DATA RECORDS section start

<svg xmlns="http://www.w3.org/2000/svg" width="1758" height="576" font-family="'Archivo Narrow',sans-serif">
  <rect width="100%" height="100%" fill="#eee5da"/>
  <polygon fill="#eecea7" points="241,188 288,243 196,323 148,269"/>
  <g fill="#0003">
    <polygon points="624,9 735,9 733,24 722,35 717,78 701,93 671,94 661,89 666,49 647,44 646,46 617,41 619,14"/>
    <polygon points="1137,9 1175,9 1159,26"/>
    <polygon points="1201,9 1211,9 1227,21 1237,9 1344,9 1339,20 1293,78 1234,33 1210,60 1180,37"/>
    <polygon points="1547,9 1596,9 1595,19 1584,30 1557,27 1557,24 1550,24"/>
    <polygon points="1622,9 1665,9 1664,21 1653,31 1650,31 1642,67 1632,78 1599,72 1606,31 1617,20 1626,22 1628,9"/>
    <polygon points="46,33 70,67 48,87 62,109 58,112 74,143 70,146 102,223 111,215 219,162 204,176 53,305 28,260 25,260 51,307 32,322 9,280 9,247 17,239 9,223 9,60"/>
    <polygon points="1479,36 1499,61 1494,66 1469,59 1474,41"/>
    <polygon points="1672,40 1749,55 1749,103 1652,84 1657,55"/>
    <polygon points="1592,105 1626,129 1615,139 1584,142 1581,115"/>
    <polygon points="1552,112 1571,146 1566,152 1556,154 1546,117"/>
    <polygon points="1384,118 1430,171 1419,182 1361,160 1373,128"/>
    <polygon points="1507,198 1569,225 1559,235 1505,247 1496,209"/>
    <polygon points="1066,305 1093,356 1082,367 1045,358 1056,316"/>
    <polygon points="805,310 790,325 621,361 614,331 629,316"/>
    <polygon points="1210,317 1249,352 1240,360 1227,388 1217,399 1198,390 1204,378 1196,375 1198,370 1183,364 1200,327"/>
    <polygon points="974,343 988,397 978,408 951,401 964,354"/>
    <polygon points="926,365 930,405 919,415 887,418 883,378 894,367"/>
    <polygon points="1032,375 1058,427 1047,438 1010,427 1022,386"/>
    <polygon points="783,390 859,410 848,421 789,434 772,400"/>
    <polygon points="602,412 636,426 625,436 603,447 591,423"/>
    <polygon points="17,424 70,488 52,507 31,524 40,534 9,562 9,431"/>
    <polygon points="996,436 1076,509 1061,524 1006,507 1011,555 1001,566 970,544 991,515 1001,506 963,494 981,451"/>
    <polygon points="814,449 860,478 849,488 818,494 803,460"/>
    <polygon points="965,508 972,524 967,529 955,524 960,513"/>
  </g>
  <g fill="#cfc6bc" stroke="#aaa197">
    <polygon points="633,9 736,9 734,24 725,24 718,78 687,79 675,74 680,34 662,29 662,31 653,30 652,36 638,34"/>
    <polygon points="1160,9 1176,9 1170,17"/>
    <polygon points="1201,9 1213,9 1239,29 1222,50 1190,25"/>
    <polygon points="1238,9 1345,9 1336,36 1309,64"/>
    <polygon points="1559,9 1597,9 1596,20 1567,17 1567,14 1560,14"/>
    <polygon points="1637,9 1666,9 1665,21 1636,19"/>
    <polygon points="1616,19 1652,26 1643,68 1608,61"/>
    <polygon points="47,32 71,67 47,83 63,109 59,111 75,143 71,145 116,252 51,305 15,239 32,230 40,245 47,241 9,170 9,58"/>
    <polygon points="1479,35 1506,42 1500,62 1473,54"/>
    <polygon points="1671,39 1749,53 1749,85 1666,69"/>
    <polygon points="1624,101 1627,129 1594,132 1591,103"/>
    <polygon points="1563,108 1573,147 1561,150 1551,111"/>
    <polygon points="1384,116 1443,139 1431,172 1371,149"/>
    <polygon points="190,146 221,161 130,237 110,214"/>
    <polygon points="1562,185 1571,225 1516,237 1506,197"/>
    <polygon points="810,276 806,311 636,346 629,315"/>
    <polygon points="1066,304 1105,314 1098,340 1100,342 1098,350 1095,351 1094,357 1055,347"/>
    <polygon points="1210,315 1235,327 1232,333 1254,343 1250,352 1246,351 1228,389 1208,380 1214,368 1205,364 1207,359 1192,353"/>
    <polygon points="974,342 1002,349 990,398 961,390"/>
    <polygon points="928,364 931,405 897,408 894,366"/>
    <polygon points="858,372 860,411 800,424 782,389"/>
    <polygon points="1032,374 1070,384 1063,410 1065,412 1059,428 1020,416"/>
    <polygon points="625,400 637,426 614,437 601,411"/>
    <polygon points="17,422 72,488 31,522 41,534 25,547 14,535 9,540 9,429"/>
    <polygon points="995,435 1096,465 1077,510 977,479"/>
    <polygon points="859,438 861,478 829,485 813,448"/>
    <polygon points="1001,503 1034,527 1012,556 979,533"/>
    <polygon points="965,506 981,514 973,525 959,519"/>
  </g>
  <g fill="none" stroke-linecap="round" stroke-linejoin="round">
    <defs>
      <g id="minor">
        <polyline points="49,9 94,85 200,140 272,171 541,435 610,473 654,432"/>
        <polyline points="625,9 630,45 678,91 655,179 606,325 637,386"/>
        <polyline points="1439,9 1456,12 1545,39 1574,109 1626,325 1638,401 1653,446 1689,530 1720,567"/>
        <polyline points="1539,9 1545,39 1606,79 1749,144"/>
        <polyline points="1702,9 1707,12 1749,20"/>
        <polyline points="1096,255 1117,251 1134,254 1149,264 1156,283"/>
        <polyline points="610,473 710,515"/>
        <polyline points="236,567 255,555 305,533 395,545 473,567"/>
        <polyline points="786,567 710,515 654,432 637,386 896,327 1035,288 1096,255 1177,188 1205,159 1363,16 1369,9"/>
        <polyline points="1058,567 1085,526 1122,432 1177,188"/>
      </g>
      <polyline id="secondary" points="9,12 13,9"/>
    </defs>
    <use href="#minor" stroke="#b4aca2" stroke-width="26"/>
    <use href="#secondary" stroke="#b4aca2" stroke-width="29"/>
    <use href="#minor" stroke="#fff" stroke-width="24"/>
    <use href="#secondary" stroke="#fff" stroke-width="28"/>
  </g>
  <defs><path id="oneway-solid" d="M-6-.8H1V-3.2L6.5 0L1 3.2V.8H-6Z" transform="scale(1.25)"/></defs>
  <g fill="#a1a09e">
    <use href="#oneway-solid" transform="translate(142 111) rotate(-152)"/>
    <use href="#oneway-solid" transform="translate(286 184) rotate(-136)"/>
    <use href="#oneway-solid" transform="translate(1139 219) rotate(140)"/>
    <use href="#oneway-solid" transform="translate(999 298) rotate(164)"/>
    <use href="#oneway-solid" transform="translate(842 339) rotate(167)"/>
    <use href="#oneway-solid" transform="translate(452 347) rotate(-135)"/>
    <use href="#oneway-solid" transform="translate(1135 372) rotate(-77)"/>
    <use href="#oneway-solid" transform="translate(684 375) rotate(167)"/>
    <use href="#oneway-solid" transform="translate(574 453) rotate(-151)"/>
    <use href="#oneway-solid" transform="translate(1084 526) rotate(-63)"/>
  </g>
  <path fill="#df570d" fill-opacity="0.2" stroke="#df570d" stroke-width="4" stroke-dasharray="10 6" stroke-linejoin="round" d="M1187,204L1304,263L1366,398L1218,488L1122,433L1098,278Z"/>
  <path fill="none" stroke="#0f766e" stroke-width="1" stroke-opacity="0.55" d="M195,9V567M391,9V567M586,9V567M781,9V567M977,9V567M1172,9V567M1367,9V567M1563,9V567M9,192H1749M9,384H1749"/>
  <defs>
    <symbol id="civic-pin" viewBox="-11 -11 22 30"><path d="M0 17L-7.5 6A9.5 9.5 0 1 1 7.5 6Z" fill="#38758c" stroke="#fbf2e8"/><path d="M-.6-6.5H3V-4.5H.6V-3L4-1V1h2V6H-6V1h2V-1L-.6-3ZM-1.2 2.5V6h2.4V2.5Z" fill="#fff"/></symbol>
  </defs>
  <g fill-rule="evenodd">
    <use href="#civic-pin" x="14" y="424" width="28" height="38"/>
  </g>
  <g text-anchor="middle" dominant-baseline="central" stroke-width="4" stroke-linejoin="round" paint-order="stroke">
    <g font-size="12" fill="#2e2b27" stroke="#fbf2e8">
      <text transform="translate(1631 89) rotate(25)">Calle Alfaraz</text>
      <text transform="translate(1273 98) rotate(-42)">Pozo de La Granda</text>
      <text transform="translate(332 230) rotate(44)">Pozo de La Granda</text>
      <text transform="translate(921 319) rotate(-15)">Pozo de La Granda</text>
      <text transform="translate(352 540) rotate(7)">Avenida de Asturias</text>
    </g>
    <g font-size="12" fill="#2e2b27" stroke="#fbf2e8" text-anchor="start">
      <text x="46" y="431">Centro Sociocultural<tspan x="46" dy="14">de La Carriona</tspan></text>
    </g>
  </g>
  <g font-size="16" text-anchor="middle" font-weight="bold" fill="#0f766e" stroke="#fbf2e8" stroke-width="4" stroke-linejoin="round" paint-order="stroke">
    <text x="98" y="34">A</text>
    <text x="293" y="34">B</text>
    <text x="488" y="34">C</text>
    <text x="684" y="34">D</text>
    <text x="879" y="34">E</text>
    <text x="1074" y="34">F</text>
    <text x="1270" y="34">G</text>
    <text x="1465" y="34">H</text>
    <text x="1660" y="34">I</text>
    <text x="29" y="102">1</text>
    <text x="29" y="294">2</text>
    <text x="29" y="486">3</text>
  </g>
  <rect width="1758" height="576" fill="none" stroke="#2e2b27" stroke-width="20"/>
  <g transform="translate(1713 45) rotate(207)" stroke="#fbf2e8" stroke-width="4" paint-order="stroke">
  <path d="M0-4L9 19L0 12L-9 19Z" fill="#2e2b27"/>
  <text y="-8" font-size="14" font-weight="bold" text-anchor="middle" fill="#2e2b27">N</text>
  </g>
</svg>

DATA RECORDS section end
DATA RECORDS section start

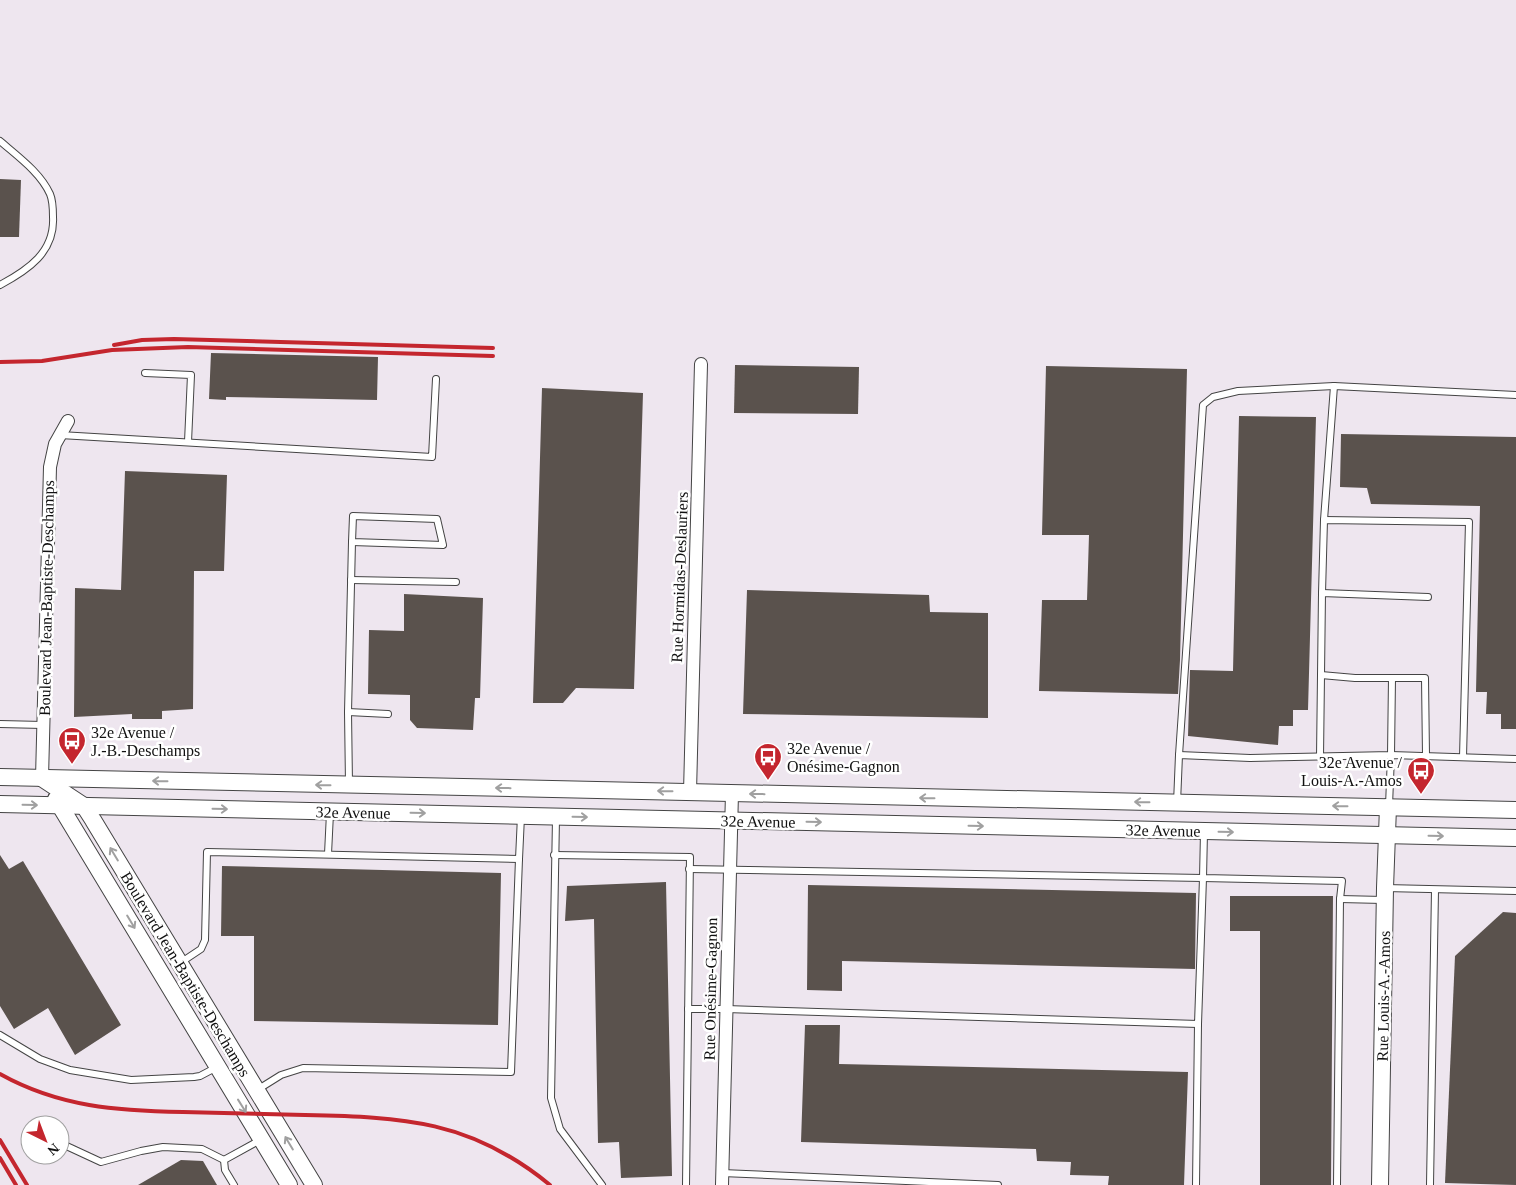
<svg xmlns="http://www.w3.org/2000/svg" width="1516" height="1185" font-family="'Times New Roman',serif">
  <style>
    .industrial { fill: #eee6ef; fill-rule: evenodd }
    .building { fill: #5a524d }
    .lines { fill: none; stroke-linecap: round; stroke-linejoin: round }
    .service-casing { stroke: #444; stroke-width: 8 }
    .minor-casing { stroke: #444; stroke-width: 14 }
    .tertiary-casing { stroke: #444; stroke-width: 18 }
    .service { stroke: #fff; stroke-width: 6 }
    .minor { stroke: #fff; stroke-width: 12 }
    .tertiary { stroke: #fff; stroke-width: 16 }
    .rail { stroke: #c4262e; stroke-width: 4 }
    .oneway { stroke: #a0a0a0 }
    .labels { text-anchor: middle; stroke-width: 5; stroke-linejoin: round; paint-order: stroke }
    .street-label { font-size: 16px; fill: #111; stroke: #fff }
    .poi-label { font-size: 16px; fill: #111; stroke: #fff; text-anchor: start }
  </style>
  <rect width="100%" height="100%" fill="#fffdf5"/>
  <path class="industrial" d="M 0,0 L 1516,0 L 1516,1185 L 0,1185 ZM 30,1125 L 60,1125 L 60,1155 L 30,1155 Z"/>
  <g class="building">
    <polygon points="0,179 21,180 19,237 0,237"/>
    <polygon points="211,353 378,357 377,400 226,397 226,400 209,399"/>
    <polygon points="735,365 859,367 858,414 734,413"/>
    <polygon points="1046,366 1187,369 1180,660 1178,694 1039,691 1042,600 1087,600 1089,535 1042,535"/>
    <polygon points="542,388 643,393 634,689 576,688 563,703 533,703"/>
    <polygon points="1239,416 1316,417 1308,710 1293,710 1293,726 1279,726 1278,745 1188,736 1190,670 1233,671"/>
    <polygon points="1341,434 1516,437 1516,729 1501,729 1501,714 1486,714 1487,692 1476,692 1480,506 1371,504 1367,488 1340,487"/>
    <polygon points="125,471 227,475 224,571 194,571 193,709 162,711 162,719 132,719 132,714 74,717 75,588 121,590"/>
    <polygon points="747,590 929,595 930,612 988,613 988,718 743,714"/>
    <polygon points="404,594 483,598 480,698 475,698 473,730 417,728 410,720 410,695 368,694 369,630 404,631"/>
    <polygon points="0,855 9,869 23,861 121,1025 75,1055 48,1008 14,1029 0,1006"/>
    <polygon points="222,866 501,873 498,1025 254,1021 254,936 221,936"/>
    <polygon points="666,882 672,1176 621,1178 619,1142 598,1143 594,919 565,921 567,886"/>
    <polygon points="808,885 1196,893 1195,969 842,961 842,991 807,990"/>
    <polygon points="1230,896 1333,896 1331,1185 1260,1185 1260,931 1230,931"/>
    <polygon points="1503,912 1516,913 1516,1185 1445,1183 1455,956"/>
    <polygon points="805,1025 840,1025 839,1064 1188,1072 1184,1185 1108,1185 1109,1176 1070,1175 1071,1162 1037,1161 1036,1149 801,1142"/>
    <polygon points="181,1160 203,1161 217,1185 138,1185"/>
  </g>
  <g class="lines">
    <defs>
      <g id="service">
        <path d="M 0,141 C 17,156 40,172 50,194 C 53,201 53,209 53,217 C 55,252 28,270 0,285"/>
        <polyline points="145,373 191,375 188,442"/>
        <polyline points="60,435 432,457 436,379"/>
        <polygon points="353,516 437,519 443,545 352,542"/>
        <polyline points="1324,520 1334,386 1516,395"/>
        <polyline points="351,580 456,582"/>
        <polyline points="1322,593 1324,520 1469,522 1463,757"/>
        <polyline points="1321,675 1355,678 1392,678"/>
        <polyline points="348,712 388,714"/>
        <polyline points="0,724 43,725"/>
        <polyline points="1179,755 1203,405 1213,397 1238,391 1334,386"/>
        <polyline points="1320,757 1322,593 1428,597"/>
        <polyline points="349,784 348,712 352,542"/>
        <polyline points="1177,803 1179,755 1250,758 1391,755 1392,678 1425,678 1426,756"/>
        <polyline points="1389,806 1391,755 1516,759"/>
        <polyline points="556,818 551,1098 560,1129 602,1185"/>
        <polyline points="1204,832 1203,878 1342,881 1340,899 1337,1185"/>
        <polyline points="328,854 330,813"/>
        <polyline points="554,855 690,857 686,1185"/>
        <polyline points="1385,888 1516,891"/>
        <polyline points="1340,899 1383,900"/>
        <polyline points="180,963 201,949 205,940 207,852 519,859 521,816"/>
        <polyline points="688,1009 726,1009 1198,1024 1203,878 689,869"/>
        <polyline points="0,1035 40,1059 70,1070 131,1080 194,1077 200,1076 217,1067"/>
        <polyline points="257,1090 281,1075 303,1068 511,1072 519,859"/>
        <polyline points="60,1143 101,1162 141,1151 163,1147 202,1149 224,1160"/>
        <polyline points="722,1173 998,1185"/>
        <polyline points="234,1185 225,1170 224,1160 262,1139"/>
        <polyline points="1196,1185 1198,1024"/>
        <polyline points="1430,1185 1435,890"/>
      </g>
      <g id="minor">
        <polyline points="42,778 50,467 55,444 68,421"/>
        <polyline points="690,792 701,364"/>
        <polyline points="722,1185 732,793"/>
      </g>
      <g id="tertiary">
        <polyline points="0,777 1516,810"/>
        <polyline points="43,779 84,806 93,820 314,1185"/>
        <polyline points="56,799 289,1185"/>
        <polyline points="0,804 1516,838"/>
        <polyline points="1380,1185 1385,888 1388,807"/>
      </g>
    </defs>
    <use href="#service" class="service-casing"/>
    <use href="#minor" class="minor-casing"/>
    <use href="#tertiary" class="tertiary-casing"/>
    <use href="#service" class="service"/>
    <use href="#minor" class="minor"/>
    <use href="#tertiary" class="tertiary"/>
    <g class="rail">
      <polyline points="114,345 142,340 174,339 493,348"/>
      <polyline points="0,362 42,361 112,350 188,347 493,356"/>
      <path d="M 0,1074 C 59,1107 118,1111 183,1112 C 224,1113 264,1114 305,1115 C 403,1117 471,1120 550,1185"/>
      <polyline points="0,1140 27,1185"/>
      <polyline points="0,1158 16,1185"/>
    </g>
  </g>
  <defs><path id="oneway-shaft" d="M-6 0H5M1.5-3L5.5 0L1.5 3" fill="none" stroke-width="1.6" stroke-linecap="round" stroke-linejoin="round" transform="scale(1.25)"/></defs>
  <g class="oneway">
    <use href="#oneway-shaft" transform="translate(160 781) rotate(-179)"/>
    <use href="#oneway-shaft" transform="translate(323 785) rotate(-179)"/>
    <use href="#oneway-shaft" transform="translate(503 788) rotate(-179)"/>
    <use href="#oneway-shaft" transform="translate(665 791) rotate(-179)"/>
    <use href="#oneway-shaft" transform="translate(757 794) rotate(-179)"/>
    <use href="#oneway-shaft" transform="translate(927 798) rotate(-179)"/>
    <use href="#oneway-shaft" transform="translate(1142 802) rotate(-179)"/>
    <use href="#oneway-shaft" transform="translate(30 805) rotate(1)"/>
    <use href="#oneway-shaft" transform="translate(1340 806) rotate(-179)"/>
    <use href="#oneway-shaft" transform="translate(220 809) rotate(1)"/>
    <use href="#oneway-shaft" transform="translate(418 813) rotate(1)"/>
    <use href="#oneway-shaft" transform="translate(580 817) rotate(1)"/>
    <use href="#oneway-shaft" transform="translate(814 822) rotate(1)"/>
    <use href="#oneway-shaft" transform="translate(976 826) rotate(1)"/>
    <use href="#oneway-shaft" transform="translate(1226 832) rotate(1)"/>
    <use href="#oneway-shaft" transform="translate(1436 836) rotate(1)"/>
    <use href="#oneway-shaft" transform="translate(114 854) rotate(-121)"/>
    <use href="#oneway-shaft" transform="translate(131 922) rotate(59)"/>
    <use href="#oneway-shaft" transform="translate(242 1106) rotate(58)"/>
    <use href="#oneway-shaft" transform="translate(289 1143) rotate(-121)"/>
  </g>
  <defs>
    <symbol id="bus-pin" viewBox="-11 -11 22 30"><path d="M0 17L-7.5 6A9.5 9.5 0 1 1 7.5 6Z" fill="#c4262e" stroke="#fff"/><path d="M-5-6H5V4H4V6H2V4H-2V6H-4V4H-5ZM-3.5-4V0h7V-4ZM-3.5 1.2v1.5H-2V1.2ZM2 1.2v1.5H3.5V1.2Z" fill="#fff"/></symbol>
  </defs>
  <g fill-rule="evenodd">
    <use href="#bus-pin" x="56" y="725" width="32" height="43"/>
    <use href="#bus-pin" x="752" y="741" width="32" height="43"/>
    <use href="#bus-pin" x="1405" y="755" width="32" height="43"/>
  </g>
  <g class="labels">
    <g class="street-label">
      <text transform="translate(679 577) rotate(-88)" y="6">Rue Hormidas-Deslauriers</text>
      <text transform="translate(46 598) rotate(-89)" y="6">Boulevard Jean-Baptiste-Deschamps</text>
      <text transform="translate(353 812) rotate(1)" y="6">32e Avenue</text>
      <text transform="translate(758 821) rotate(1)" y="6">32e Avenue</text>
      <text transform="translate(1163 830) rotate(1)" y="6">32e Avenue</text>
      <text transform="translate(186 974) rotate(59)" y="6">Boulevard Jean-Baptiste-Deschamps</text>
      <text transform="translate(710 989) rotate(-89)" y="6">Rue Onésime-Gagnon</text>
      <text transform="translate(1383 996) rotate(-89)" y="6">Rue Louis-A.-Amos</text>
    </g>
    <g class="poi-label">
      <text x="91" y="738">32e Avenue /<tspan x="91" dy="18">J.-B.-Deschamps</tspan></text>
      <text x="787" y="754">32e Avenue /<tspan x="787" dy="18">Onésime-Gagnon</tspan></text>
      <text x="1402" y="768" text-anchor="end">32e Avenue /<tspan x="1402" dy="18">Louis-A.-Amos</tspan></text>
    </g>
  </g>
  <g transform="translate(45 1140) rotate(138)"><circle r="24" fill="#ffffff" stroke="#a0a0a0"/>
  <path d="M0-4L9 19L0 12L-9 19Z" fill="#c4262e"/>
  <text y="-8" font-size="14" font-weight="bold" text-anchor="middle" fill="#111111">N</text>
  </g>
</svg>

DATA RECORDS section end

→ **WHAT TO WORK ON**:
What this exercise asks for is every line of the data above with the word "lines".

→ **WRITTEN ANSWER**:
    .lines { fill: none; stroke-linecap: round; stroke-linejoin: round }
  <g class="lines">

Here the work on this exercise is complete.